Articles

F8U-1 "Crusader" Press Release

Written by: David Powell

F8Crusader2015

Now, following a painstaking, nine year restoration, the museum’s F-8 Crusader is finally ready to re-enter the limelight. On Sunday, August 30, the restored aircraft will be reintroduced to the public as it moves back into the public exhibit area at the Wings of Freedom Museum. Members of the public are invited to attend this exciting unveiling, which showcases the hard work of dozens of volunteer members of the Delaware Valley Historical Aircraft Association.

 

As it is slowly rolled into position from the restoration hangar, the aircraft will come into public view at about 11:00 a.m. and reach its permanent exhibit location at about noon.

 

The F-8’s first starring role for the military was during the Cuban Missile Crisis in 1962, when it provided the best available low altitude surveillance photographs of the Soviet ballistic missile installations being constructed in Cuba.

 

A few years later, the F-8 would become a crucial element in ensuring American air superiority over southeast Asia during the Vietnam War. U.S. pilots in F-8s were credited with shooting down 19 Soviet-made MiG fighter planes flown by North Vietnamese forces during the course of the conflict.

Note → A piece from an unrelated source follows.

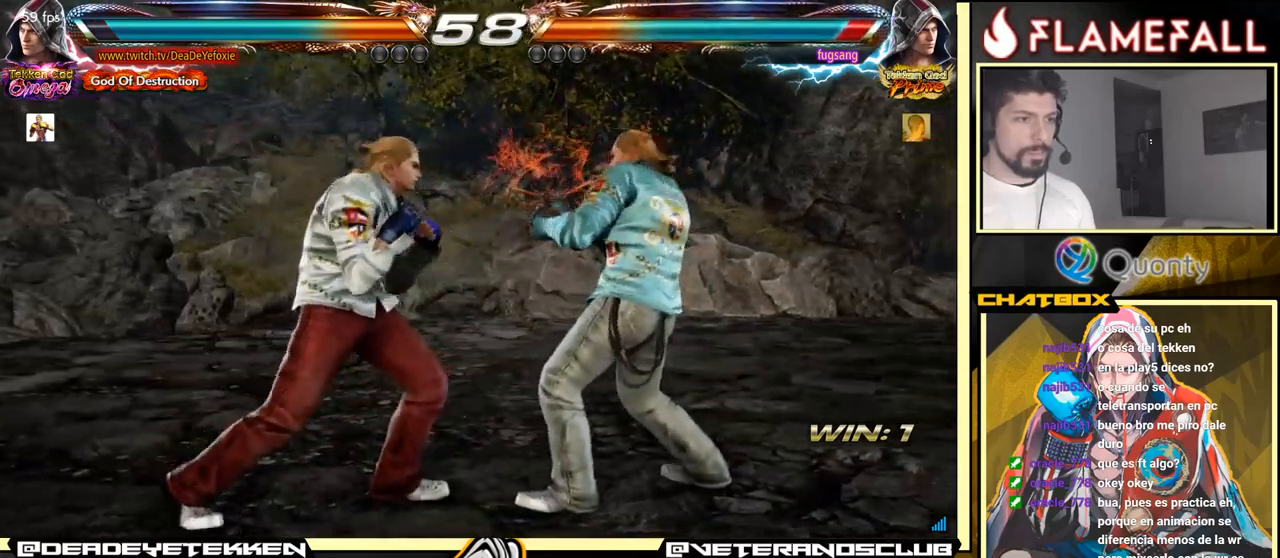
Gameplay with a controller (arcade stick); each line is a JSON object with the inputs held at the frame after it. "events" lists button and stick changes between this image and that frame as [ms after this image, input, new state], when the widget could be followed in between. Not read: L3 R3.
{"buttons": [], "left_stick": "left", "events": [[33, "X", "down"], [150, "X", "up"], [333, "left_stick", "down"], [483, "left_stick", "left"]]}
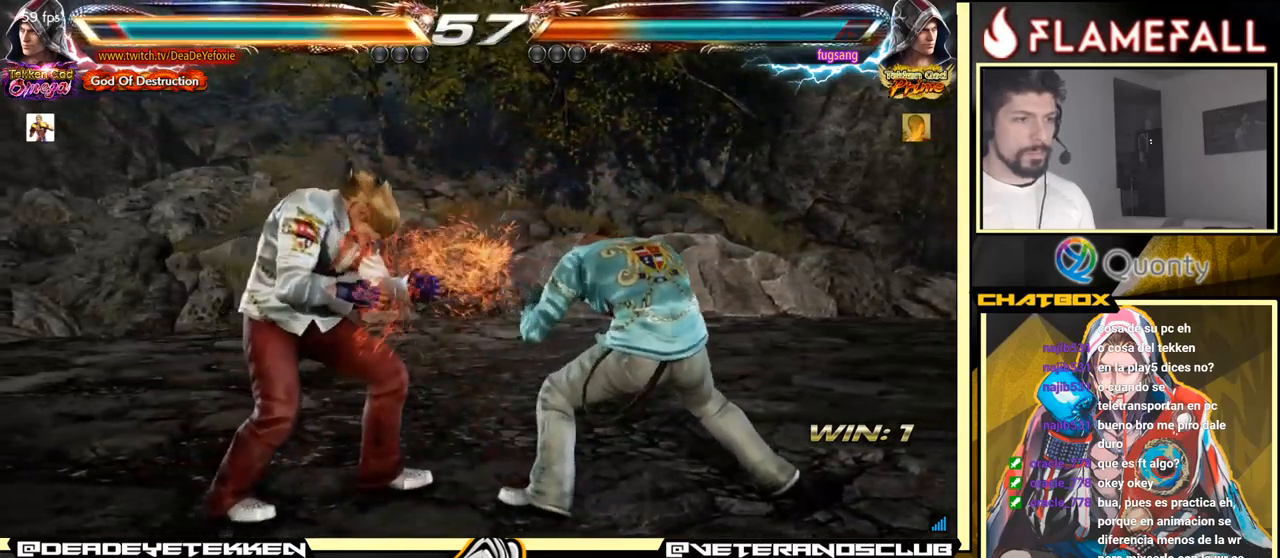
{"buttons": [], "left_stick": "left", "events": [[83, "left_stick", "center"], [167, "left_stick", "left"]]}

Known in some military aviation circles as “the last gunfighter,” the F-8 was the last U.S. fighter plane to use machine guns, rather than missiles, as its primary weapon.

 

The F-8 Crusader at the Wings of Freedom museum is a F8U-1, the earliest variant of the aircraft. It rolled off the assembly line in December 1957 and entered service with both the Navy and Marine Reserve Fighter Squadrons at Naval Air Station Alameda in California. Later in its service, it was moved to the Willow Grove Naval Air Station, where the DVHAA acquired it after it was decommissioned during the 1970s.

 

For more than a quarter-century, the plane remained on outdoor display at the Willow Grove Naval Air Station in Horsham, exposed to the elements. Badly weathered and in an advanced state of deterioration, it was removed from display in 2006. 38 DVHAA volunteers, many of whom serviced and repaired F-8s and various other types of aircraft during previous military service, have since spent more than 4,600 hours restoring the plane to a state that resembles its original factory appearance.

 

Credentialed members of the press will be admitted to the museum free of charge on August 30. Regular admission to the museum is $6.00 for adults and $4.00 for children. Children under 6 and active duty members of the military are free. Family and group admission rates are available.